L’avantage de ces multiples emplois dans la com, et plus généralement de ces métiers désincarnés où il est question de « gérer », de « coordonner » ou « d’animer »… est qu’ils permettent d’entrer dans la vie active voire de la traverser en esquivant la question de ce que l’on veut vraiment faire et ce à quoi l’on est bon.

Je lis en ce moment les Récits de la Kolyma, petites histoires quotidiennes de vie au goulag contées par un survivant qui y passa une quinzaine d’années – et récemment aussi une BD sur la vie du poète François Villon. Ces deux ouvrages ont en commun de nous ramener à un cadre de vie primaire, sinon sommaire où les options « d’orientation », c’est-à-dire de vie et de survie, sont beaucoup plus réduites, concrètes, et de ce fait plus simples qu’aujourd’hui. A celui qui cherche sa voie dans le monde actuel, je conseillerais l’exercice de se projeter dans un de ces univers où rien n’existe que l’essentiel, le rudimentaire, et d’imaginer comment il s’inscrirait dans un tel monde.

Dans les baraquements du goulag, tout superflu a disparu. La vie est ramenée à sa plus simple expression et les rôles sociaux parmi la communauté des prisonniers se résument au fort qui protège ou exploite les autres, à celui qui est habile et qui chasse ou troque, à celui qui est malin et évite la corvée ou la fatigue, à celui qui est servile et assouvit les besoins des autres… et plus surprenamment : au rôle du conteur. Malgré la rigueur de la vie, les hommes les plus vils et les plus illettrés accordent une valeur à qui sait leur raconter une histoire, un récit, une scène… Celui-là obtient une estime de la communauté quelle que soit sa contribution aux tâches par ailleurs.

De la même façon, la vie de François Villon dans le Paris moyenâgeux a ceci d’universel qu’elle symbolise les vicissitudes de l’existence individuelle pour faire valoir un talent quelconque et trouver parmi les hommes quel sera le meilleur preneur de ses services. Le poète cherche le protecteur, roi ou brigand, dont il pourra illustrer les louanges.

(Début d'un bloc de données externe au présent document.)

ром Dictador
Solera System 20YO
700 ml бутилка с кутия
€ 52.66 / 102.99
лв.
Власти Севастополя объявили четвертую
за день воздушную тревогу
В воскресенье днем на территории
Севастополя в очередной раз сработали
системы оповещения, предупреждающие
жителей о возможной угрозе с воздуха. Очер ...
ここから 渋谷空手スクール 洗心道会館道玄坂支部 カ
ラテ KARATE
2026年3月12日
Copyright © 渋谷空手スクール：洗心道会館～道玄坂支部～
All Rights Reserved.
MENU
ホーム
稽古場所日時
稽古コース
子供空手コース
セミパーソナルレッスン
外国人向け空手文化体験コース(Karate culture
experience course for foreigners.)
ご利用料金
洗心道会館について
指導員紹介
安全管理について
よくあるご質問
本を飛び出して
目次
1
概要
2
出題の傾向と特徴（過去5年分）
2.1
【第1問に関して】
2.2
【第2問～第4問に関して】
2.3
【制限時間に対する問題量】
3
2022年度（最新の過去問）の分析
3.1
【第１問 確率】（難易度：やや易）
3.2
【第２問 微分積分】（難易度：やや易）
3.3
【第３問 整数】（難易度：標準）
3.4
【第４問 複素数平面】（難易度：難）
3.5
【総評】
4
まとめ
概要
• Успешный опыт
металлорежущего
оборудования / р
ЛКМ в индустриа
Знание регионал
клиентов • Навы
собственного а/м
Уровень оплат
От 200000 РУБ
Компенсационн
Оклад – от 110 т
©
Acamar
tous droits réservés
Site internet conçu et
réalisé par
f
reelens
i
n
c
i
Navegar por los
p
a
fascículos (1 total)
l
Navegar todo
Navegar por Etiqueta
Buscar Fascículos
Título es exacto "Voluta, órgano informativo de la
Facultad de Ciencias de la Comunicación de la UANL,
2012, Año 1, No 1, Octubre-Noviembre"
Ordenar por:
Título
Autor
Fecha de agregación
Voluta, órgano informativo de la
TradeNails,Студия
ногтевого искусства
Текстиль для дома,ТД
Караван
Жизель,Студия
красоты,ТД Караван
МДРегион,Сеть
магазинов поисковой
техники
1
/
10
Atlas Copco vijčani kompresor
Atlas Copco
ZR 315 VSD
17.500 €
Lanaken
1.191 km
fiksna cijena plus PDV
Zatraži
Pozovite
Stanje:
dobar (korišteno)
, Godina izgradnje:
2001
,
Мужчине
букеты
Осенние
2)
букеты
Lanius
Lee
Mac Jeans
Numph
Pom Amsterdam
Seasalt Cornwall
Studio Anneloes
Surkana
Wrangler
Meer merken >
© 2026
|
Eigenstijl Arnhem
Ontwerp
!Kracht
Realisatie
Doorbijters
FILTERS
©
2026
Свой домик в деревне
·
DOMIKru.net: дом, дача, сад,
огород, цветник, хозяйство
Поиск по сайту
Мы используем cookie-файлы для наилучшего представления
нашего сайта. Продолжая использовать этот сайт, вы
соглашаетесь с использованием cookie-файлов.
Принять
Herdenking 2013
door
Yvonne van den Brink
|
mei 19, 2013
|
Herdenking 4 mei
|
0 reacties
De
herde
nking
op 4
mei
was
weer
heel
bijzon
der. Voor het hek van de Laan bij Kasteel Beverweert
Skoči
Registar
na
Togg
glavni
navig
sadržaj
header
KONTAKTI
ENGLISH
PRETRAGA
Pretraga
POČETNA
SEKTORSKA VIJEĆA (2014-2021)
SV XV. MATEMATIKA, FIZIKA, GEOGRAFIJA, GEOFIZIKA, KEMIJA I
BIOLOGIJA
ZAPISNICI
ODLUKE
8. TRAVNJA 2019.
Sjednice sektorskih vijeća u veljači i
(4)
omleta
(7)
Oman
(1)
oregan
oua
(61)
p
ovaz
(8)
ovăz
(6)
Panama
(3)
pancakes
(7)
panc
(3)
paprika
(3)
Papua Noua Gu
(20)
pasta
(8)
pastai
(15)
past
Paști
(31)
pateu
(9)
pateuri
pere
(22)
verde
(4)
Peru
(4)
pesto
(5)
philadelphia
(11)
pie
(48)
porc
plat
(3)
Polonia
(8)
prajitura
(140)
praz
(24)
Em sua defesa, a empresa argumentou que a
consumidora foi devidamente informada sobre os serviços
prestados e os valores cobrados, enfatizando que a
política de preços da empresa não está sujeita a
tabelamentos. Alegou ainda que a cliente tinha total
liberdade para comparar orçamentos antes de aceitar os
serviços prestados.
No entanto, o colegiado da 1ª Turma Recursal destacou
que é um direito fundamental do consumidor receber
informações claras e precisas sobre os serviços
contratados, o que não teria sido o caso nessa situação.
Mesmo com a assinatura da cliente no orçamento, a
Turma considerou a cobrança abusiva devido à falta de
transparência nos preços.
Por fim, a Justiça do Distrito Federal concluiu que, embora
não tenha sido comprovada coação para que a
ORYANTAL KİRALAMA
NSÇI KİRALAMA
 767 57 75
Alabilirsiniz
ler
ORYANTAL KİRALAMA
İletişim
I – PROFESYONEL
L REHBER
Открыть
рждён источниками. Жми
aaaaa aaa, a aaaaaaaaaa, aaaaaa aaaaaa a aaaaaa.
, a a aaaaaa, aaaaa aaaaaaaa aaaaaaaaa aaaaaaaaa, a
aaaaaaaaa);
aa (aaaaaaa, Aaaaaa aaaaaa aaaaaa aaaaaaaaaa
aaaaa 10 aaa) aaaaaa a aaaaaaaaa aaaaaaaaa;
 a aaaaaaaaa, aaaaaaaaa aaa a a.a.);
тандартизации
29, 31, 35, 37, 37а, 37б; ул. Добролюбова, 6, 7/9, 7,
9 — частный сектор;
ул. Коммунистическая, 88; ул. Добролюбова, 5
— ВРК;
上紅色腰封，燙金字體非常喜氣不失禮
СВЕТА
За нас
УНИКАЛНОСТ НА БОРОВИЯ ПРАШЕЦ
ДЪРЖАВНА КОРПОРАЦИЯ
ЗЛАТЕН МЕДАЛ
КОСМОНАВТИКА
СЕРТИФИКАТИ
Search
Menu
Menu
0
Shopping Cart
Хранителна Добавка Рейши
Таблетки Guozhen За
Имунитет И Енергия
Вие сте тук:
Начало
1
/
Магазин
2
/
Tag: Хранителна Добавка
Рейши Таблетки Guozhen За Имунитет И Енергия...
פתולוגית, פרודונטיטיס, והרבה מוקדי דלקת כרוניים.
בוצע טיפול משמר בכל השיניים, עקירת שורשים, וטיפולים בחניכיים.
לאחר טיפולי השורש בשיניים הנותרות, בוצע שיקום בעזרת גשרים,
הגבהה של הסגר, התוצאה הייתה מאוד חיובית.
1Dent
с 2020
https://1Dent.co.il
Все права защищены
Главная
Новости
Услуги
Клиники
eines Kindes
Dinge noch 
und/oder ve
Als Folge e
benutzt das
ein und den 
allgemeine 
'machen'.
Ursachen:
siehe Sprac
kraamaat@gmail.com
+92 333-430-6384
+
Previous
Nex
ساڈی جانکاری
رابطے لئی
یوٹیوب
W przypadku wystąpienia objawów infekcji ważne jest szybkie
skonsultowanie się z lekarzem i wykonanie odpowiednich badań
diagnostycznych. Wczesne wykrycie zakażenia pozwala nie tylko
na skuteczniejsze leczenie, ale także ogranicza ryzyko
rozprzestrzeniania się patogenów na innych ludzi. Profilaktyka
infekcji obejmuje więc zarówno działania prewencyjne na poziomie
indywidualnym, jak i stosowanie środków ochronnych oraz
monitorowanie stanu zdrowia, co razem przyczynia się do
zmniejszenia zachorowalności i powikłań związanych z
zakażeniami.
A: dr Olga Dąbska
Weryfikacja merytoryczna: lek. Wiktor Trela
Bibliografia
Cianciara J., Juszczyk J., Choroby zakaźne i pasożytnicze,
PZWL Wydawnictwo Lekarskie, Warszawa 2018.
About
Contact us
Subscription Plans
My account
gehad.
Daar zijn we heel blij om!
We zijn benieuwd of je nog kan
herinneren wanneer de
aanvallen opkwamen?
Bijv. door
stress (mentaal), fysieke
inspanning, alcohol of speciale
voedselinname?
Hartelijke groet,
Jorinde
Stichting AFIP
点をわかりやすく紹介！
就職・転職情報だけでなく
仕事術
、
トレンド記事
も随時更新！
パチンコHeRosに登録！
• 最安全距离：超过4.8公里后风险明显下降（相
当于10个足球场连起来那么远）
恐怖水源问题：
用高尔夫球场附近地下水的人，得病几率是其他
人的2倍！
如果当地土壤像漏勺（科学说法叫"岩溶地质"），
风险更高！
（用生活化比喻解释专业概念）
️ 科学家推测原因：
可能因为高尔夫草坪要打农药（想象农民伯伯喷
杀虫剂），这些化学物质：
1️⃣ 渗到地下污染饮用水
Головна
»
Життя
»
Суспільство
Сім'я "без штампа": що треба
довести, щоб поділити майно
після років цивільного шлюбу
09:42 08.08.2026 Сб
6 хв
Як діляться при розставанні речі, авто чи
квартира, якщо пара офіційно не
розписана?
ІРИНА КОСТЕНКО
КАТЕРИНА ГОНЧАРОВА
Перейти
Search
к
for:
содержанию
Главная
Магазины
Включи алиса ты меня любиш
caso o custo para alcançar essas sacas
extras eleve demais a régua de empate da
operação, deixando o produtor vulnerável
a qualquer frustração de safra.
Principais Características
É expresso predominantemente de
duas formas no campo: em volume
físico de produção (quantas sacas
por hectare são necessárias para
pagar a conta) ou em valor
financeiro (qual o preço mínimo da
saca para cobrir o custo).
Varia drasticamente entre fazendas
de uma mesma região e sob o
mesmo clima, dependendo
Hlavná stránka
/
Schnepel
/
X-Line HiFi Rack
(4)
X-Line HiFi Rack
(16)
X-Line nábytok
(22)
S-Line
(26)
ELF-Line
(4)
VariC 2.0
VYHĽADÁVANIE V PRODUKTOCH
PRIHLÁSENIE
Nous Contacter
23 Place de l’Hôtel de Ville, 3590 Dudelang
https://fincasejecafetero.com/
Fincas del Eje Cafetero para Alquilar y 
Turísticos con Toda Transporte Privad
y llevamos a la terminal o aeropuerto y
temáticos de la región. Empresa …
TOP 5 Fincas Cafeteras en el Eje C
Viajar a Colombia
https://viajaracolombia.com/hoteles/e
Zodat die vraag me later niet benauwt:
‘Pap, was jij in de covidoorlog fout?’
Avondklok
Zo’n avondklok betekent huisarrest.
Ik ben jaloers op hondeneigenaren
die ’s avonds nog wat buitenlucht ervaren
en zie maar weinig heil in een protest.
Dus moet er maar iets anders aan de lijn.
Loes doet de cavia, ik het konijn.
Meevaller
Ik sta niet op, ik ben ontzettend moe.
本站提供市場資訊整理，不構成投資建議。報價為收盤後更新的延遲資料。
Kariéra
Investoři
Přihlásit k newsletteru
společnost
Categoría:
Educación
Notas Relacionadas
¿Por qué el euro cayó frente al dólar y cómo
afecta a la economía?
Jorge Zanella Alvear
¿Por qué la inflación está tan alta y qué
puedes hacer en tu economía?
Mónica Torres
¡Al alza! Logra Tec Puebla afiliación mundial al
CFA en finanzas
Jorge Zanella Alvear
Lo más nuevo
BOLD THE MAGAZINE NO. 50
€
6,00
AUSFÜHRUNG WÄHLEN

Demain, il n’y a plus de « com » mais simplement un monde où les gens cherchent à se nourrir, à se défendre, et éventuellement à se distraire : pour quoi serions-nous le mieux placé, quelle place occuperait-on le plus naturellement parmi les autres. Bâtisseur, chasseur, cueilleur, voleur, protecteur, moine : de quoi vivrait-on, c’est-à-dire pour lequel de nos talents les plus modestes les autres auraient-ils le plus besoin de nous ? A partir de cette dynamique d’existence, imaginer son rôle dans le présent.

La comédie enseignante

C’est une simple observation, mais d’après mon expérience, les gens qui étaient atteints le plus gravement de narcissisme ont toujours été ceux qui ont fini par se destiner à l’enseignement ! Ou au moins à en ébaucher le projet.

Gens pas comme les autres, qui n’entrent pas dans les cases, « créatifs » mais sans œuvre. Gens qui poursuivent une chose sans vraiment savoir quoi. La voie normale n’est soi-disant pas faite pour eux. Gens qui parlent beaucoup d’eux-mêmes, mais paradoxalement sans jamais vraiment parler d’eux. Jamais avec vérité et simplicité. Affabulateurs, comédiens d’eux-mêmes, peu de questions mais beaucoup de questionnements, et puis hop ! Finalement : prof !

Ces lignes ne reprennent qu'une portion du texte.